Government officials have threatened to defund institutions failing to take action against students who blame Israel for Hamas’s terrorist attacks. Some of the nation’s top law firms warned law schools they would not hire their students unless they learned “to engage in the free exchange of ideas … in a manner that affirms the values we all hold dear.” At the University of Pennsylvania, major donors are demanding the resignation of the president, in part because she did not cancel or condemn forcefully enough a faculty-organized Palestinian literary festival that included speakers with a history of antisemitic remarks. In an open letter to Harvard University, Mitt Romney and other prominent alumni demanded that leaders prohibit “hatred” as well as threats and violence.

And some colleges and universities have complied. Brandeis University, for example, recently warned that it would cut ties to student organizations and professional associations supporting the Boycott, Divestment and Sanctions movement, because it “aims to dismantle the Jewish state.” Brandeis also derecognized its campus chapter of Students for Justice in Palestine because “SJP openly supports Hamas … and its call for the violent elimination of Israel and the Jewish people.” Emory University placed a faculty member on administrative leave pending an investigation into antisemitic comments made on a private social media account.

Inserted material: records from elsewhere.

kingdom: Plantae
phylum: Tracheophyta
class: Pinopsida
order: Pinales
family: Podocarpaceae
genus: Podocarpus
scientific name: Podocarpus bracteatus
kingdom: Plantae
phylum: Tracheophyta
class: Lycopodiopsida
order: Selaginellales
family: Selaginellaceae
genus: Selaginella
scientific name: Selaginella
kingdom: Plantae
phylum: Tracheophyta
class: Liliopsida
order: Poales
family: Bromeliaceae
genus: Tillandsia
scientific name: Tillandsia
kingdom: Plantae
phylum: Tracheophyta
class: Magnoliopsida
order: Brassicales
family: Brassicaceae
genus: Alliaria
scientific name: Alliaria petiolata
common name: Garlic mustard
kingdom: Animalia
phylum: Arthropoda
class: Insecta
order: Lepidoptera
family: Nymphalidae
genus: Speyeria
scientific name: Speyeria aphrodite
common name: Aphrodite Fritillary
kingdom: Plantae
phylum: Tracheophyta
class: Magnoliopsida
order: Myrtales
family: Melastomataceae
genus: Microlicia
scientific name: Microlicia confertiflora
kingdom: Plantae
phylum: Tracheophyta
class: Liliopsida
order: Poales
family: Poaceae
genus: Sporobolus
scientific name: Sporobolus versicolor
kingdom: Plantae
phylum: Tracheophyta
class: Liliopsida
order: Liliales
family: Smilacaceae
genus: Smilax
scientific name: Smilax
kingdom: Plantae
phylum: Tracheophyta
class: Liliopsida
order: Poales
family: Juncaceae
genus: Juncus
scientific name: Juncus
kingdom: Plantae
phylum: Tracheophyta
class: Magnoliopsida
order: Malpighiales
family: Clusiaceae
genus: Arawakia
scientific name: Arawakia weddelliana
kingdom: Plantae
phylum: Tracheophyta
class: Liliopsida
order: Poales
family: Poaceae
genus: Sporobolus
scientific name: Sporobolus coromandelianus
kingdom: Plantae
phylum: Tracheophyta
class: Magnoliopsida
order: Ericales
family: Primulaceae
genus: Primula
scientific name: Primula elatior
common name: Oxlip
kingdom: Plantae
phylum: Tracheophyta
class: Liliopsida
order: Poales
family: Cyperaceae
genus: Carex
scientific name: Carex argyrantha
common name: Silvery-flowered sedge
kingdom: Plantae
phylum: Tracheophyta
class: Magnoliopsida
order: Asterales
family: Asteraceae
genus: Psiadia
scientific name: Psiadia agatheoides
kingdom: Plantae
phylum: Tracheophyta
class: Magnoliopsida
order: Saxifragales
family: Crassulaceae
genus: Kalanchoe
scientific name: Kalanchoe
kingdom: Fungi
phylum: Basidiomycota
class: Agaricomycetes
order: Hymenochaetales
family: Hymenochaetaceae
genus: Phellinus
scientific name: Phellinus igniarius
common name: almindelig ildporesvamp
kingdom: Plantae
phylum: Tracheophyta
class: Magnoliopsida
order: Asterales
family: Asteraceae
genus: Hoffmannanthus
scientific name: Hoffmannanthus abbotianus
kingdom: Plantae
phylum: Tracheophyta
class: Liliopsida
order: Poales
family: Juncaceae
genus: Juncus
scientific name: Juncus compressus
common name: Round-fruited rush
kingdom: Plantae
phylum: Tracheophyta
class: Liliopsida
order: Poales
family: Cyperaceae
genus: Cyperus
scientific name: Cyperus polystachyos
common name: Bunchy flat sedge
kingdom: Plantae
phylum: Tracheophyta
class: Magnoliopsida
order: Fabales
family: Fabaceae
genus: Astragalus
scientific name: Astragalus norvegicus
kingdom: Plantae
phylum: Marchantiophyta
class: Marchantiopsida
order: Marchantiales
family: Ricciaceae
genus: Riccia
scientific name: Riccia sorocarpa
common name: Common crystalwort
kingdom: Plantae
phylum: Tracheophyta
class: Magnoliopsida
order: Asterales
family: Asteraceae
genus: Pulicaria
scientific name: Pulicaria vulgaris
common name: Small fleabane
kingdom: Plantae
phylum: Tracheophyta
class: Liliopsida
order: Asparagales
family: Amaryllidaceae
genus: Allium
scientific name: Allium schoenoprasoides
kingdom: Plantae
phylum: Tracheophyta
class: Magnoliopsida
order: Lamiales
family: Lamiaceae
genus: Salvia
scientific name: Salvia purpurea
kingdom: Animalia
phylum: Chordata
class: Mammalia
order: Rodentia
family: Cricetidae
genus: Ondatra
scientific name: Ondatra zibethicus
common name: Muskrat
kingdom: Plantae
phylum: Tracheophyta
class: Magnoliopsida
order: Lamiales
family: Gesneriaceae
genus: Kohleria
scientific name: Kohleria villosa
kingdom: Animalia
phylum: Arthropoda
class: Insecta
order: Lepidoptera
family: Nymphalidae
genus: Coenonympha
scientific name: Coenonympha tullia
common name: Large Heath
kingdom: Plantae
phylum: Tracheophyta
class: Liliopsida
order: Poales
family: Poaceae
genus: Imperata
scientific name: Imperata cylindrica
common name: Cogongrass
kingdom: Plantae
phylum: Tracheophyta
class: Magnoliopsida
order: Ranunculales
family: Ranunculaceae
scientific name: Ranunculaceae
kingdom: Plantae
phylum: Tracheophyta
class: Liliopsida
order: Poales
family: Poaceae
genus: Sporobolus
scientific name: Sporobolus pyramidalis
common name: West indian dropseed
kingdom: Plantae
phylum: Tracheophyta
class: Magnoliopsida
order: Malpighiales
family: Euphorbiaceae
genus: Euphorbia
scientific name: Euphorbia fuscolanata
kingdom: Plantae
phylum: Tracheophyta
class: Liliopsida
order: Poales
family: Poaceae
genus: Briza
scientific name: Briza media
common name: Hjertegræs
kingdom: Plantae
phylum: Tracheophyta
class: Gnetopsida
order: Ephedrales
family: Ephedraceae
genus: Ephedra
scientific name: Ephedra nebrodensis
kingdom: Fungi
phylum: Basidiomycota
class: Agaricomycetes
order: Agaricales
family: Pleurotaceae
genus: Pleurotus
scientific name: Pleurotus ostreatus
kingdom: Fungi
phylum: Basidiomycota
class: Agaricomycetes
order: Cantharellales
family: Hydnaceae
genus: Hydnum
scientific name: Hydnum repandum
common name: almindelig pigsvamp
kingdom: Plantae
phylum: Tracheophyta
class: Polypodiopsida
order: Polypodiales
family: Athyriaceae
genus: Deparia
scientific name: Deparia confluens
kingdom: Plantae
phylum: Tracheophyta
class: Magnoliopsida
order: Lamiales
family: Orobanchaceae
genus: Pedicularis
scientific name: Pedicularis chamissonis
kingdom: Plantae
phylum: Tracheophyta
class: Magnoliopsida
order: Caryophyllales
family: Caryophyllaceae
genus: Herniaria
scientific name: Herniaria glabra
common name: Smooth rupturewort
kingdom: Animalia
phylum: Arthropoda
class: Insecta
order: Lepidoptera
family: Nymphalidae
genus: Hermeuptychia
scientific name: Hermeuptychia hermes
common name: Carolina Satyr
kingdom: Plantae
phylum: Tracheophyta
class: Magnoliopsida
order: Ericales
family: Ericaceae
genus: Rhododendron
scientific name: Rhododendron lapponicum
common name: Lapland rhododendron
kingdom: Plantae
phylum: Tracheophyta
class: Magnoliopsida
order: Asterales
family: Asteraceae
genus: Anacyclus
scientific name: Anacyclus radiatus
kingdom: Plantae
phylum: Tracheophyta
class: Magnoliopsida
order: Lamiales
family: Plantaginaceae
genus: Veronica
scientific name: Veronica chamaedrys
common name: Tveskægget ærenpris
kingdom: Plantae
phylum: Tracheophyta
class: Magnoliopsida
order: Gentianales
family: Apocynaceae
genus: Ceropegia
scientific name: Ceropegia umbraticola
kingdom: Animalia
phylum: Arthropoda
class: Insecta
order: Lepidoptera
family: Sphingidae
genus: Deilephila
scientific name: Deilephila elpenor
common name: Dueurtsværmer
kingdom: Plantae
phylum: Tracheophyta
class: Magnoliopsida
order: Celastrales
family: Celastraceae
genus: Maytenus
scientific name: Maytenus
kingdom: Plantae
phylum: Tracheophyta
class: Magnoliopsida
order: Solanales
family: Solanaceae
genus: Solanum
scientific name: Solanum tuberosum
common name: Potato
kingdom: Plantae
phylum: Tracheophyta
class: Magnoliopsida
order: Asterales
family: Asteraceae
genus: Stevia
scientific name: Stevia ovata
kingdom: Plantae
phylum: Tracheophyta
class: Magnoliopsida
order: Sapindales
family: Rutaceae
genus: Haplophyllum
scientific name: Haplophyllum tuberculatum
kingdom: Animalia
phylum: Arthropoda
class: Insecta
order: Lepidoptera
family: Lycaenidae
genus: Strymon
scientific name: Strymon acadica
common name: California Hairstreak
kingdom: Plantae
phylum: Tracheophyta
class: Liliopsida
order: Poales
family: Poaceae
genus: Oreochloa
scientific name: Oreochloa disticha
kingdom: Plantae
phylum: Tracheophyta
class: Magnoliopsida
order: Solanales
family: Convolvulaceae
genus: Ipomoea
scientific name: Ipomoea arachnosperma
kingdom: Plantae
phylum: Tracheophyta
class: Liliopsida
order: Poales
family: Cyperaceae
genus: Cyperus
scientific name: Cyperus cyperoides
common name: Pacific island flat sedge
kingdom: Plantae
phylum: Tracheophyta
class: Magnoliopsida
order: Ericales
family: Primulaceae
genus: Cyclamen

NYU launched an investigation of a student who blamed Israel for the October 7 Hamas attacks.

We share the disgust so many feel at seeing rallies or statements condoning terrorism, promoting antisemitism or calling for violence against Jews or the destruction of Israel. Most of the rhetoric at issue, however, does not meet the very high standards for true threat, incitement to imminent violence or harassment.

So, what should colleges and universities do?

First and foremost, college and universities must ensure student safety, which may include increasing the police presence on campus and regulating, in a content-neutral way, where and when protests may be held. Disciplinary processes, including criminal prosecution where appropriate, should be used aggressively against speech that crosses the line into true threats, incitement or harassment.

Colleges and university leaders should educate their students about the harms of hate speech and condemn it when it appears. They should encourage students and faculty to join them in denouncing speech that violates community norms and supporting a campus culture in which all members of the community are treated with respect.

Colleges and universities should ensure that efforts to combat antisemitism, Islamophobia and other forms of religious intolerance are an integral part of campus diversity, equity and inclusion programs, starting with orientation.

When hate speech surfaces on campus, college and university leaders should offer assistance to the individuals most affected, which might include meeting with students and student organizations, offering counseling and attending vigils and other events to show support.

The temptation to suppress speech is always strongest in moments of crisis. But that is when the need to protect speech is greatest, when, in the words of Justice Oliver Wendell Holmes, we must ensure “not free thought for those who agree with us, but freedom for the thought that we hate.”

Glenn C. Altschuler is the Thomas and Dorothy Litwin Professor of American Studies at Cornell University. David Wippman is President of Hamilton College.